**DIRECTIVES**:
(1) Answer these questions from the passage on binding effects in decay rates:
(a) What does BE stand for?
(b) Which system shows enhanced binding compared with the c-ubar or D^0 system?
(c) In which section was the phase space reduction in the D_s^+ decay channels discussed?
(2) Transcribe the passage on binding effects in decay rates from "The asymptotic physical" up to and including "as clear cut.".

**TEXT SEGMENT**:
This is analogous \cite{ros} to the reduction due to 
the Coulombic binding $(Z\alpha^2/2)m_\mu$ of the $\mu^-\to
e^-\nu_\mu\overline{\nu}_e$ decay rate in muonic atoms.
The asymptotic physical state after the $\mu^-$ decay no longer has 
Coulomb binding. Consequently the effective mass of the decaying muon and the 
corresponding phase space and decay rate will be reduced by
$1-r = (1- \hbox{BE}/m_\mu)$ and by $(1-r)^5$ respectively, where
$\hbox{BE}$ is the binding energy of the muon.

The present case is not as clear cut. 
Due to confinement the spectator 
quark of the initial $D$ ``bound state''
and the three quarks from the decay of the $c$ quark 
appear (albeit in new rearranged forms) as constituents of 
the final hadrons. 

Thus color binding is not completely lost here. This is in
contradistinction 
with the loss of Coulombic binding in the above $\mu^-$ decay.
Rather we have here only an enhanced binding of the $c\overline{s}$ (or
$D_s^+$) system as 
compared with the $c\overline{u}$ or $D^0$ system. 
This ``relatively'' low $m_{D_s^+}$ mass is indeed the source of the phase 
space reduction in the actual physical decay channels of the $D_s^+$ 
relative to that of the $D^0$ which is precisely what has been discussed
in section II.
Hence, whatever ``effect'' is eventually found in the present section, does not 
add up to the above suppression. Rather, it is just another way, 
utilizing quark hadron duality, of restating the same effect or 
part thereof.
In the spirit of the spectator model of the decay we consider 
only the reduction due to tighter binding of the $c$ quark mass in 
$D_s^+ = c\overline{s}$ 
as compared with that of the $c$ quark inside $D^0 = c\overline{u}$. Since binding 
effects are often deemed to be pertinent only to the interacting two body 
system as a whole i.e., to the $c$ {\it and} $\overline{q} = \overline{s}$ (or
$\overline{u}$) the separation of the 
``charm quark associated part'' is, at best, ambiguous.

**RAW DATA**:
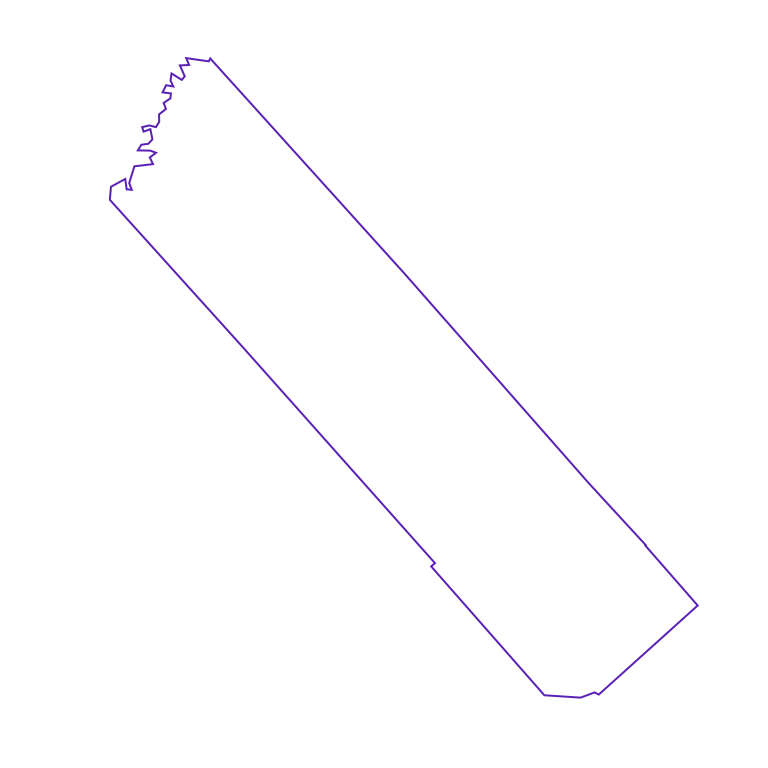 the district of Wayne, Utah, United States of America, rotated 228°
{"feature_id": "52423323B53425480585929", "entity_name": "Wayne", "entity_type": "district", "adm_level": 2, "iso_a3": "USA", "parent_name": "United States of America", "parent_adm1": "Utah", "projection": "albers", "projection_center": [-110.379, 38.33], "detail": "fine", "context": "isolated", "style": "outline", "palette": "violet", "viewbox_px": 768, "rotation_deg": 228, "n_neighbors": 0, "source": "geoboundaries", "source_scale": "gbopen_adm2", "svg_char_len": 778}
<svg xmlns="http://www.w3.org/2000/svg" viewBox="0 0 768 768"><g transform="rotate(228 384 384)"><path d="M9.5,468.9L89.1,470.1L89.1,470.7L173.7,469.8L451.7,473.1L742.2,472.7L741.0,469.7L758.5,455.1L751.5,452.6L757.3,445.5L746.0,441.8L745.3,437.2L756.9,433.9L752.4,428.4L746.1,426.5L751.8,422.0L748.9,414.6L742.5,420.1L739.2,416.4L740.3,408.3L734.3,406.0L734.9,397.3L729.2,392.3L727.5,386.4L733.1,382.7L736.7,376.2L732.4,374.2L729.7,380.9L720.8,375.6L720.2,369.6L724.2,363.7L722.3,357.4L713.9,366.4L708.4,369.3L709.1,361.6L702.0,359.4L712.8,344.2L703.8,329.1L697.1,326.5L700.9,323.0L709.5,328.9L713.3,313.1L704.3,303.5L506.1,303.7L216.8,302.0L216.9,297.0L45.4,294.9L41.5,298.7L19.4,320.2L13.9,334.1L9.5,335.8L9.5,468.9Z" fill="none" stroke="#5b21b6" stroke-width="2"/></g></svg>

**TASK-BY-TASK OUTPUTS**:
(1)
(a) The binding energy of the muon.
(b) The c-sbar (or D_s^+) system.
(c) Section II.

(2)
The asymptotic physical state after the $\mu^-$ decay no longer has 
Coulomb binding. Consequently the effective mass of the decaying muon and the 
corresponding phase space and decay rate will be reduced by
$1-r = (1- \hbox{BE}/m_\mu)$ and by $(1-r)^5$ respectively, where
$\hbox{BE}$ is the binding energy of the muon.

The present case is not as clear cut.